STOCK REPORTS | Updated: 29-Jul-11
Strategies for profiting from various market-driven themes or events using stocks and/or options.

Debt Limit Options Hedge Follow Up - SPY Puts Gain 70% On Growing Uncertainty

On Wednesday we laid out two options hedges to insure portfolios against the risks of a failed debt ceiling debate and/or downgrade: 1) Long S&P (SPY) puts and 2) Long Gold (GLD) calls. The SPY Aug 132 puts we mentioned have done well, gaining 70% to the current price of $4.33, while the GLD Aug 160 calls are +8% at $2.30. 

To recap, we said we'd expect increased volatility and fear as the debt deadline approached in the absence of an agreement, and that is exactly what has materialized over the past few days. The S&P puts have been the biggest beneficiary, as the VIX has spiked sharply on the growing concerns. The spiking VIX illustrates the increased options premiums that are demanded as a result of the heightened uncertainty. This uncertainty has resulted in a 4% decline in the S&P this week and a 45% spike in the VIX. GLD has seen a more modest move this week, gaining just 1.6%.

As far as the hedges go, the uncertainty remains but for those long the S&P puts, it may make sense to lock a portion of the hedging gains in as the larger negative delta puts now represent a larger short position. However, with no solution a protective position remains prudent. The GLD calls have not done as much, but the idea remains the same -- gold could be the ultimate safety shelter if things deteriorate elsewhere.

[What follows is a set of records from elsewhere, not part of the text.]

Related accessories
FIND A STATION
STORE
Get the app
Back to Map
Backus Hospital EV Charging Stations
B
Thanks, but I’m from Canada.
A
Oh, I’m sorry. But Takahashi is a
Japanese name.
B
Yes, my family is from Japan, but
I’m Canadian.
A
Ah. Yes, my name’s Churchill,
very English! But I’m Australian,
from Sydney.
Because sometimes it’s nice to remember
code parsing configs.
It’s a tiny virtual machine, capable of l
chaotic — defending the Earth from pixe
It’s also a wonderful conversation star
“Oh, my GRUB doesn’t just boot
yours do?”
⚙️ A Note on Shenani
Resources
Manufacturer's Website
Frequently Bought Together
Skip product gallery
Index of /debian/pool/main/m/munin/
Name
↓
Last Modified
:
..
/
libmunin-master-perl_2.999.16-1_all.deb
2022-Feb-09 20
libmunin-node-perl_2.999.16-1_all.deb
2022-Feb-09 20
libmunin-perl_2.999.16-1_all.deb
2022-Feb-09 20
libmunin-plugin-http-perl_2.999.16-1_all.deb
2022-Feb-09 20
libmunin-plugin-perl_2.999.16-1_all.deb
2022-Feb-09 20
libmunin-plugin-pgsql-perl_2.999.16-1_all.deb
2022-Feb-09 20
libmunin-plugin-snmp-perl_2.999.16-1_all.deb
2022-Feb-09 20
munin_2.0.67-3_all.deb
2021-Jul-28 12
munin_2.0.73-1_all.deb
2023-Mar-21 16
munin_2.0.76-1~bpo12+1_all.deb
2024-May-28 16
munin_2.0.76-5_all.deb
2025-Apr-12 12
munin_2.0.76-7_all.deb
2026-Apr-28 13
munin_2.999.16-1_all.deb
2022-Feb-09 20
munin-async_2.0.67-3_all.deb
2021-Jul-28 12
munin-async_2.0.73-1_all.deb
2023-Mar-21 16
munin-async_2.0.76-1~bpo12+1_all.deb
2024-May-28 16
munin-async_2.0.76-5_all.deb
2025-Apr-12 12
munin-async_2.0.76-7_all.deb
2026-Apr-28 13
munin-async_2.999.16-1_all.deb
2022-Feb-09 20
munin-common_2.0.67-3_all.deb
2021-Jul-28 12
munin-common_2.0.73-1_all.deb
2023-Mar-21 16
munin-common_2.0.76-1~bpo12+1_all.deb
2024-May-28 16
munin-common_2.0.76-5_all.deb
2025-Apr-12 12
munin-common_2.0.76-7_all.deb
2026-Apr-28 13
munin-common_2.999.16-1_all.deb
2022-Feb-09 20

The situation with regard to the debt ceiling remains in flux, with a very important weekend approaching. Although most still expect an 11th hour deal to get done, the market remains on edge and nervousness grows with each day that passes absent a deal, as it increases the chance of default. Additionally, the market has also been pricing in greater odds of a ratings agency downgrade. It's still impossible to say how things will ultimately play out, and how the market will react, so the idea of hedging longer-term positions around this period of increased volatility still makes sense.